US court bans Sun Pharma's generic equivalent of Sanofi's eloxatin

French drug maker Sanofi-Aventis has won a patent infringement lawsuit in a US court against Sun Pharmaceuticals,  which has now been banned from selling the French firm's drug eloxatin, used in the treatment of colon cancer.

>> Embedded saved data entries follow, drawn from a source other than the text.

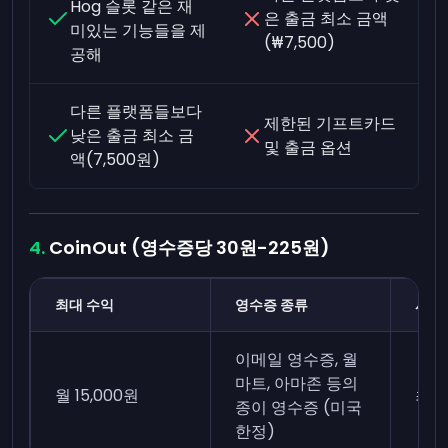
Hog 슬롯 같은 재
은 출금 최소 금액
미있는 기능들을 제
(₩7,500)
공해
다른 플랫폼들보다
제한된 기프트카드
낮은 출금 최소 금
및 출금 옵션
액(7,500원)
CoinOut (영수증당 30원-225원)
최대 수익
영수증 종류
시간
이메일 영수증, 월
마트, 아마존 등의
월 15,000원
최근
종이 영수증 (미국
한정)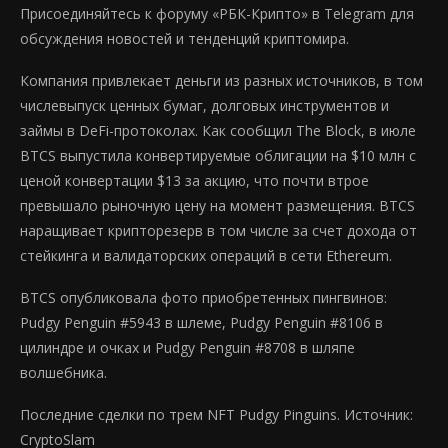
Присоединяйтесь к форуму «РБК-Крипто» в Telegram для
обсуждения новостей и тенденций криптомира.
Компания привлекает деньги из разных источников, в том
числевыпуск ценных бумаг, долговых инструментов и
займы в DeFi-протоколах. Как сообщил The Block, в июле
BTCS выпустила конвертируемые облигации на $10 млн с
ценой конвертации $13 за акцию, что почти втрое
превышало рыночную цену на момент размещения. BTCS
наращивает крипторезерв в том числе за счет дохода от
стейкинга и валидаторских операций в сети Ethereum.
BTCS опубликовала фото приобретенных пингвинов:
Pudgy Penguin #5943 в шлеме, Pudgy Penguin #8106 в
цилиндре и очках и Pudgy Penguin #8708 в шляпе
волшебника.
Последние сделки по трем NFT Pudgy Pinguins. Источник:
CryptoSlam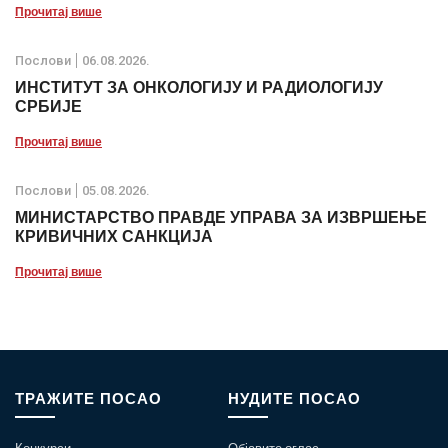
Прочитај више
Послови
06.08.2026.
ИНСТИТУТ ЗА ОНКОЛОГИЈУ И РАДИОЛОГИЈУ
СРБИЈЕ
Прочитај више
Послови
05.08.2026.
МИНИСТАРСТВО ПРАВДЕ УПРАВА ЗА ИЗВРШЕЊЕ
КРИВИЧНИХ САНКЦИЈА
Прочитај више
ТРАЖИТЕ ПОСАО
НУДИТЕ ПОСАО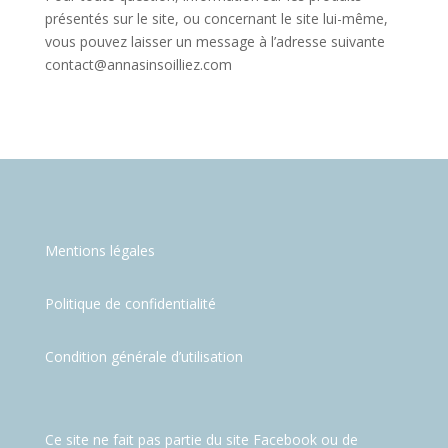
présentés sur le site, ou concernant le site lui-même,
vous pouvez laisser un message à l’adresse suivante
contact@annasinsoilliez.com
Mentions légales
Politique de confidentialité
Condition générale d’utilisation
Ce site ne fait pas partie du site Facebook ou de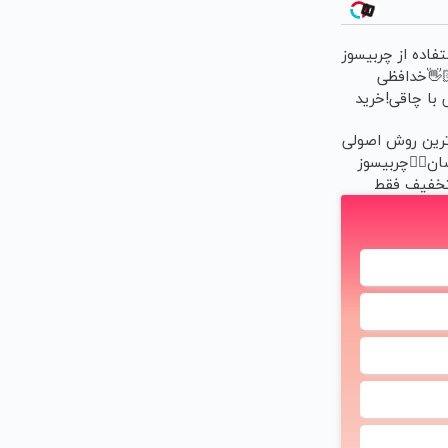
90روز استفاده از 
گیاهی👋
همیشگی با چا
ب
پرطرفدارترین ر
لاغری آسان👈
گیاهی(تخ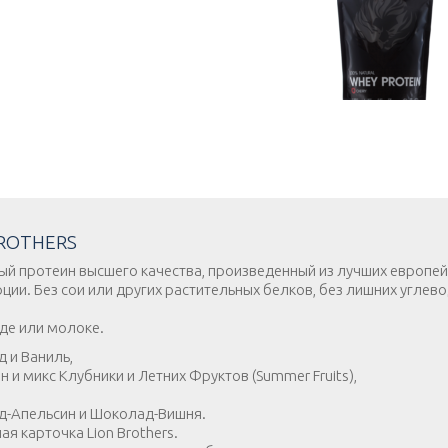
ROTHERS
очный протеин высшего качества, произведенный из лучших европе
ии. Без сои или других растительных белков, без лишних углев
оде или молоке.
 и Ваниль,
 и микс Клубники и Летних Фруктов (Summer Fruits),
д-Апельсин и Шоколад-Вишня.
я карточка Lion Brothers.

The US District Court for the District of New Jersey ruled yesterday that Sun will have to cease all sales of eloxatin in the US from 30 June 2010 until 9 August 2012.
Early this month, Paris-based Sanofi-Aventis settled three similar lawsuits in the US over the same drug against several generics manufacturers.  

It settled with Israel's Teva Pharmaceuticals, Germany's Fresenius Kabi, and Sandoz of Switzerland on the same terms as Sun, where they agreed to cease selling the drug from 30 June 2010 to 9 August 2012, after which, the generic manufacturers could sell the generic version of the drug under a licence, before expiry of the patents.

After settling with these drug makers in the first round, Sanofi-Aventis later settled with Hospira, Mayne Pharma Ltd, Par Pharmaceutical Companies Inc and its partner MN Pharmaceuticals, and Iceland-based Actavis.

The lawsuits relate to the quality and formulation of oxaliplatin, available in the US under the brand name Eloxatin.

Eloxatin, whose patent runs out in August 2016, was first discovered by Japanese professor Yoshinori Kidani and patented the drug in the US in 1979. He in-licensed the drug to Swiss drug maker Debiopharm, which in turn licensed it to Sanofi-Aventis.

Net sales of Eloxatin fell 37 per cent to $913 million and accounted for only 1.1 per cent of the drug major's total pharmaceuticals sales.